(SELECTED PASSAGE)

Village in Leicestershire, England

Bilstone is a small village and former civil parish, now in the parish of Shackerstone, in the Hinckley and Bosworth district of Leicestershire, England. It is approximately 12 mi west from the county town and city of Leicester, and 2 mi east from Twycross and the A444 road. In 1931 the parish had a population of 68.

The village's name means 'farm/settlement of Bildr' or 'farm/settlement on a corner or angle'.

A half mile to the south, on Gibbet Lane, is a gibbet post, dating from 1800. The post was used to hang the remains of John Massey, who murdered his wife in 1801. The post was half an hour away from the murder site. At the west of the village is a Grade II listed early 19th-century farmhouse. At the north of the village on Mill Lane is a disused 18th-century watermill, with adjoined 19th-century buildings. The mill was operational in the 1950s; today its machinery doesn't exist.

Bilstone is listed in the Domesday Book as in the Guthlaxton Hundred of Leicestershire, with two ploughlands, three households and three freemen. In 1066 Countess Godiva was Lord, she remaining as such in 1086, also becoming Tenant-in-chief to William I.

In 1870-1872 Bilston was a township in the parish of Norton Juxta Twycross with a population of 116 and 25 houses.

In 1866 Bilstone became a parish in its own right, on 1 April 1935 the parish was abolished and merged with Shackerstone.

John Grundy Sr., land surveyor and civil engineer, was born in Bilstone c. 1696.

(End SELECTED PASSAGE)
(ENTRIES SUPPLIED)

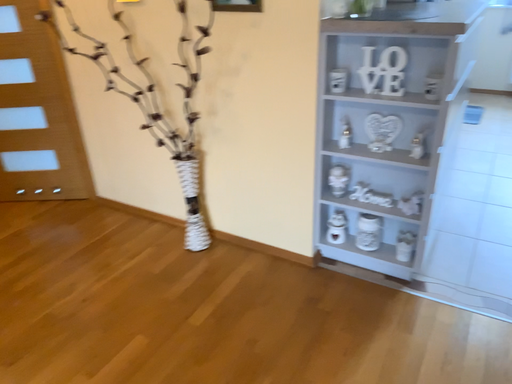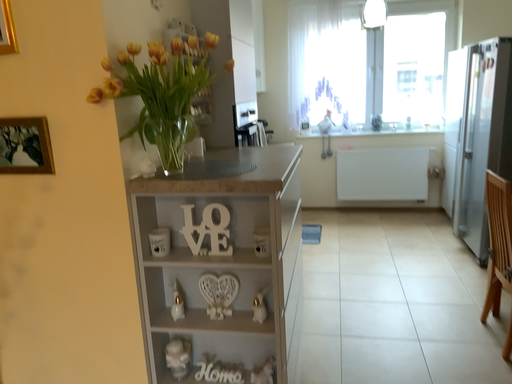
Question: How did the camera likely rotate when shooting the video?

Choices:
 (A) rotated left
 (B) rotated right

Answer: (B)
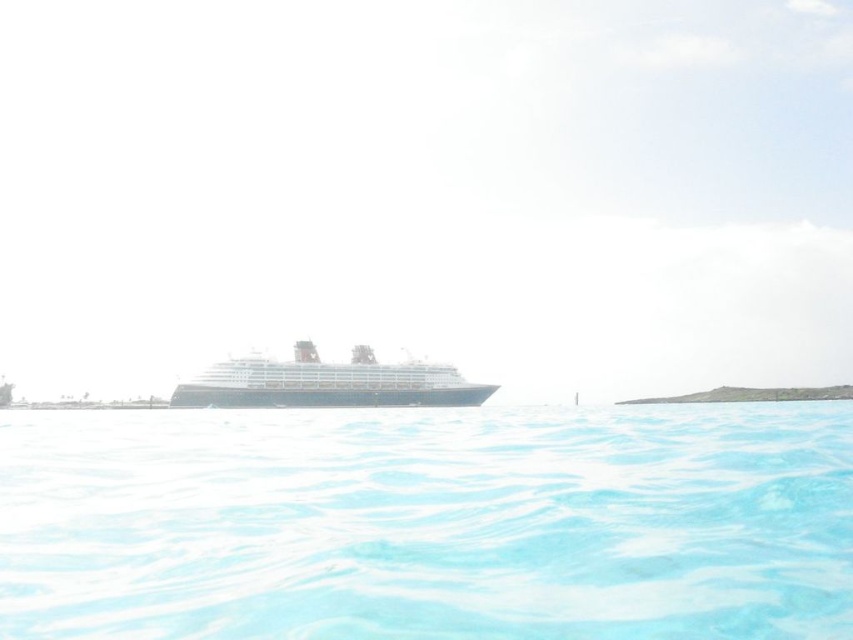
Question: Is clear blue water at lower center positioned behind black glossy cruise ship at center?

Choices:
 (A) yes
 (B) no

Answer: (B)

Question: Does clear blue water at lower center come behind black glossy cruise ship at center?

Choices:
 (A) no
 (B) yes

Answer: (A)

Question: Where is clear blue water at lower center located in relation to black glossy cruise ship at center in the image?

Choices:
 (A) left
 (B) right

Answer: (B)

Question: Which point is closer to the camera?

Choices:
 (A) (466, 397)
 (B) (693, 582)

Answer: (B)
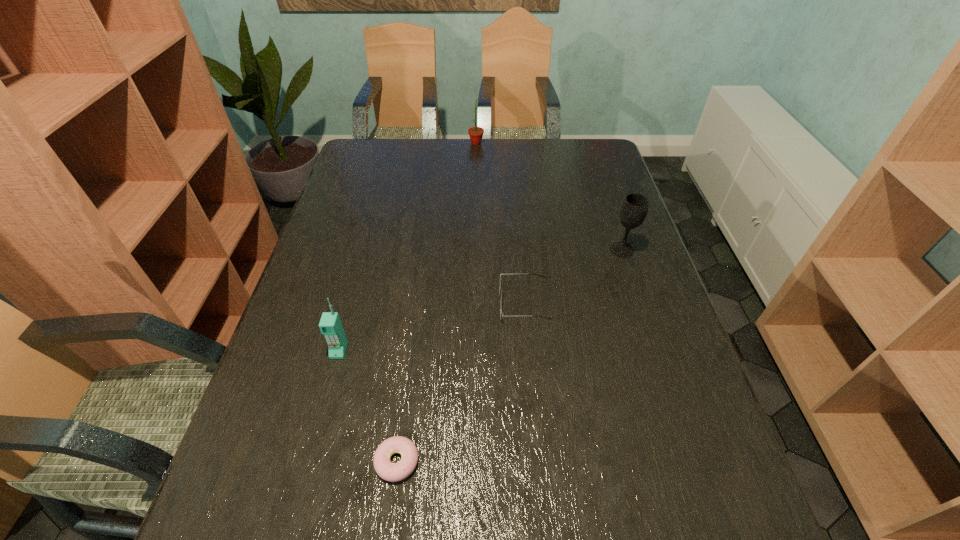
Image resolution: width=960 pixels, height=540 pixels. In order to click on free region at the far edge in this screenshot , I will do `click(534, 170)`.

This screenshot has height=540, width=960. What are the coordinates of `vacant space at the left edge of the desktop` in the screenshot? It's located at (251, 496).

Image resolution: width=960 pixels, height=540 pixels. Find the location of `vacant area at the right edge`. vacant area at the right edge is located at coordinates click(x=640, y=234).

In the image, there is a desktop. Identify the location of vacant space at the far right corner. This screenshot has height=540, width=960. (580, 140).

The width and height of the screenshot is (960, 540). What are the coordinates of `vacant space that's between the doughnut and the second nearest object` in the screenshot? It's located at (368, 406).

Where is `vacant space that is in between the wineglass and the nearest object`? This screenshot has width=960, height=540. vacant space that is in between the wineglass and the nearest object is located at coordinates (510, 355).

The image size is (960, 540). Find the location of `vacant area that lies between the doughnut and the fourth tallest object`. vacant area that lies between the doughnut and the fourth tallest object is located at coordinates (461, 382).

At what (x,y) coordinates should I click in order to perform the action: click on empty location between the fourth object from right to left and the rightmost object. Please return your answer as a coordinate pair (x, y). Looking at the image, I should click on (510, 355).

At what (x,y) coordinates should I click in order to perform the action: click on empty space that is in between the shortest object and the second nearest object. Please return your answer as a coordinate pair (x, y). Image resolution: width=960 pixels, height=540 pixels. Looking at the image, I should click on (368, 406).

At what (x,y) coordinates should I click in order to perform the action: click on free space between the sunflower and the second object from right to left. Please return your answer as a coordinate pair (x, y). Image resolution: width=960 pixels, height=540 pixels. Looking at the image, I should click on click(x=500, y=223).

(End ENTRIES SUPPLIED)

LIST OF TASKS:
a - From the passage about Bilstone, reproduce the text starting with "Bilstone is a" and going on through "machinery doesn't exist.".
b - According to the passage about Bilstone, who was born in the village around 1696?
c - Translate this sentence from the passage about Bilstone into Spanish: "At the west of the village is a Grade II listed early 19th-century farmhouse."

SOLUTION LIST:
a -
Bilstone is a small village and former civil parish, now in the parish of Shackerstone, in the Hinckley and Bosworth district of Leicestershire, England. It is approximately 12 mi west from the county town and city of Leicester, and 2 mi east from Twycross and the A444 road. In 1931 the parish had a population of 68.

The village's name means 'farm/settlement of Bildr' or 'farm/settlement on a corner or angle'.

A half mile to the south, on Gibbet Lane, is a gibbet post, dating from 1800. The post was used to hang the remains of John Massey, who murdered his wife in 1801. The post was half an hour away from the murder site. At the west of the village is a Grade II listed early 19th-century farmhouse. At the north of the village on Mill Lane is a disused 18th-century watermill, with adjoined 19th-century buildings. The mill was operational in the 1950s; today its machinery doesn't exist.

b - John Grundy Sr., a land surveyor and civil engineer.

c - Al oeste del pueblo hay una casa de labranza de principios del siglo XIX catalogada como de Grado II.